La battaglia della fede è lasciare agire il Signore nella nostra vita permettendogli di salvarci: Lui è la nostra forza, con Lui possiamo combattere, con Lui possiamo vincere, in Lui possiamo conservare la fede solo se siamo capaci di stare con il nostro dolore, accettarlo, conoscerlo e guarirlo. Quando non siamo in grado di sentire quello che dobbiamo sentire, quando facciamo resistenza ai progetti di Dio o cerchiamo di sfuggire alla vita, allora siamo sconfitti. Se però ci aggrappiamo al dolore con Cristo e ci facciamo appendere alla Sua croce, la nostra sofferenza muore e rinasce la vita immensa e sconfinata. Ecco la morte di cui dobbiamo morire: non dobbiamo fuggire la sofferenza, negarla, fare finta che non esista o al contrario rimanerne paralizzati, schiacciati, ma accettarla, conoscerla e attraverso di lei scoprire, addirittura, lo scopo della nostra esistenza. La sofferenza ci pone di fronte alla nostra nudità, alla nostra essenza, al mistero della vita. E la più profonda conversione avviene sempre quando crediamo di aver toccato il fondo, quando ci sentiamo ormai senza difese, impotenti, quando ci arrendiamo, quando non abbiamo più nulla da perdere: allora capiamo che da soli non possiamo niente! É proprio in quel momento che la potenza di Dio ci solleverà! Dunque, non siamo noi con la nostra intelligenza, con la nostra volontà, con i nostri sforzi a trasformarci, ma è Dio che opera in noi.

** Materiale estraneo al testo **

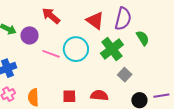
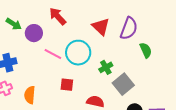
green cross: (112, 49) -> (106, 67), moved, size x0.6
gray square: (125, 75) -> (123, 84), size x1.5
red square: (69, 96) -> (67, 85), moved

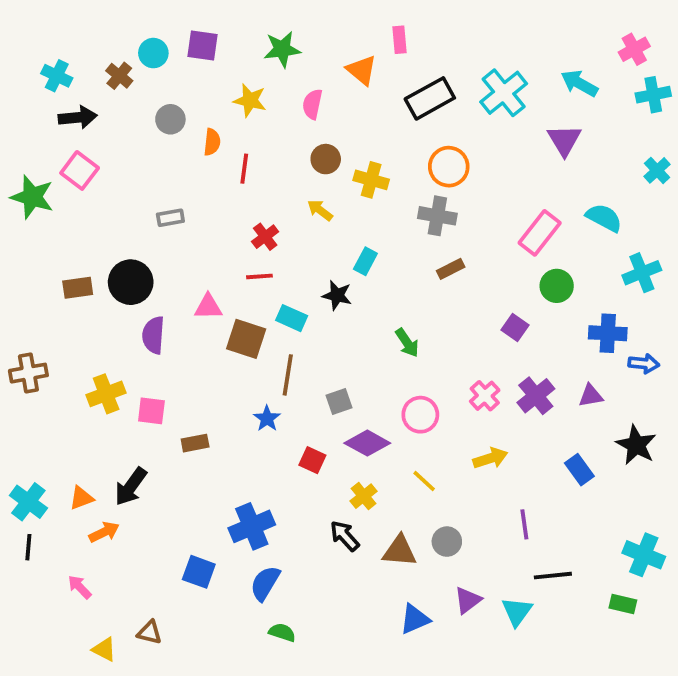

Quando sentiremo il vuoto, Dio ci riempirà il cuore. Allora, nel sentire la nostra estrema fragilità e la grande misericordia di Dio, il nostro cuore cambierà, si trasformerà. Sentendo la sofferenza, sperimentando il dolore nella carne e nello spirito, collegandoli alla passione di Gesù, offrendoli a Dio, la nostra vita cambierà in profondità. La sofferenza, allora, non sarà più qualcosa da cui fuggire, ma un luogo da attraversare cercando di capire che cosa Dio vuole da noi, perché le sofferenze vengono per dirci qualcosa e nascondono sempre un tesoro prezioso: la possibilità della conversione del cuore. La invoco per tutti voi, voi invocatela per me, che ho tanto bisogno, particolarmente in questi giorni, di “capire” la Croce, di vivere nella fede quanto ho cercato di scrivervi. Preghiamo, uniti a tutta la sofferenza del mondo. Chiediamo anche a Nino Baglieri di pregare insieme con noi, soprattutto lui che ha saputo trasformare il suo grande dolore in una “croce cristiana” gravida di benedizione, di aiuto e di salvezza per tanti nella nostra Diocesi.
Il Signore Risorto conceda a ciascuno di voi e alle vostre famiglie, la luce della grazia e la forza della speranza, per risorgere con Lui e con Lui cercare, attraversando i patimenti della vita, “le cose di lassù”, le uniche che non deludono e durano per sempre.
Vi benedico, nell’intercessione di San Corrado e della Beata Vergine Maria, scala al Paradiso.